* WHAT THE EXERCISE ASKS
Among the entries below, find every line that has "nose" and pull it out.

* DATA
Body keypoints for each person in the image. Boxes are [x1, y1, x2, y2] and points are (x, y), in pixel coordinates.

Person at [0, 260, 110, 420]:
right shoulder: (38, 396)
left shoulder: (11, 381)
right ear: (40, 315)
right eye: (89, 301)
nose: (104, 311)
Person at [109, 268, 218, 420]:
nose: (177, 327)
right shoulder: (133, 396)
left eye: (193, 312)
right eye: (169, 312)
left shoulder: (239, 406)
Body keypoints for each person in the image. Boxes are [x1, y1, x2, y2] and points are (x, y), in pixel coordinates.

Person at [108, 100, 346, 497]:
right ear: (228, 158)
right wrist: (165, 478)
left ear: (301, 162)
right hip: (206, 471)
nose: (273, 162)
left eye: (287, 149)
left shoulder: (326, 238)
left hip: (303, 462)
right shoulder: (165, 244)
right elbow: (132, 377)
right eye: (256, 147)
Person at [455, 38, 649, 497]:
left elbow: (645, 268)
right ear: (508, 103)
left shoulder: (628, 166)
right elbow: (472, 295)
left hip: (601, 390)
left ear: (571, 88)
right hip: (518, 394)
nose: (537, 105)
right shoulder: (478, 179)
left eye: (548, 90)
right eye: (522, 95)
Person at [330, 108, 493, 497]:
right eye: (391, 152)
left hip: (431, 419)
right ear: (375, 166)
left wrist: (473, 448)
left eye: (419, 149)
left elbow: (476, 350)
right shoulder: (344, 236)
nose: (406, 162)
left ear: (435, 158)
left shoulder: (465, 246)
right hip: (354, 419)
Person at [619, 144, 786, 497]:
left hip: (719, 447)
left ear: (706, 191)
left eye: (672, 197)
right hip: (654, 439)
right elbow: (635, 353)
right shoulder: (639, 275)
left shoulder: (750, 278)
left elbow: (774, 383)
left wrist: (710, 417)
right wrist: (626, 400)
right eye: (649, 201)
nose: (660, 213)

---

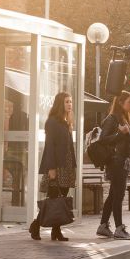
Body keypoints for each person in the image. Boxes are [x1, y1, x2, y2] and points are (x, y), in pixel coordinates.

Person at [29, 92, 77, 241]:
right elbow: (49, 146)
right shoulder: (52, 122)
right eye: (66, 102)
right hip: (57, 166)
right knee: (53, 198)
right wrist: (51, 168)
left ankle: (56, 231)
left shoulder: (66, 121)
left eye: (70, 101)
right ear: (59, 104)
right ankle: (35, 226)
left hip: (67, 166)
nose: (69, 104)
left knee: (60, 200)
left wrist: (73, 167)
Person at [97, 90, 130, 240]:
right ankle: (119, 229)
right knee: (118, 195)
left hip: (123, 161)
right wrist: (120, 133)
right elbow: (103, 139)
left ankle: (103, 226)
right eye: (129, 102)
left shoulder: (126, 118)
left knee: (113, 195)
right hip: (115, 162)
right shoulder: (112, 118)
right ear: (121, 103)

==

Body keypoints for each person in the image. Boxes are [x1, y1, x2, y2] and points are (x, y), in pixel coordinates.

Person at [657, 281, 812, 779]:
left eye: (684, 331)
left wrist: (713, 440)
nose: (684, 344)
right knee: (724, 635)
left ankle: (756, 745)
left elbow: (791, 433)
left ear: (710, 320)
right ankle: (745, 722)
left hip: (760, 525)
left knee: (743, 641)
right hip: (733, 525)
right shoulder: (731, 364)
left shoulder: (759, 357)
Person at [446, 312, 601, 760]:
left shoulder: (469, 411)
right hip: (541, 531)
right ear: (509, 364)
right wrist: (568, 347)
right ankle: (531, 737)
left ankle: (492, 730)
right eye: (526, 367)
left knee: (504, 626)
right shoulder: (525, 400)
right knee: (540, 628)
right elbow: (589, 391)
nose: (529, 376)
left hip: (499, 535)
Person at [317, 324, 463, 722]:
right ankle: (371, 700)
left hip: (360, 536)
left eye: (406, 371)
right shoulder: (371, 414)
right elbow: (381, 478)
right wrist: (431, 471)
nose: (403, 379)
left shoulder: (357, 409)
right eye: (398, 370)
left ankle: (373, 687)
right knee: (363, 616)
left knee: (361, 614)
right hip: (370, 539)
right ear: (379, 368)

* OUTPUT OF THE EXERCISE
nose: (104, 311)
nose: (177, 327)
nose: (273, 162)
nose: (537, 105)
nose: (406, 162)
nose: (660, 213)
nose: (69, 104)
nose: (684, 344)
nose: (529, 376)
nose: (403, 379)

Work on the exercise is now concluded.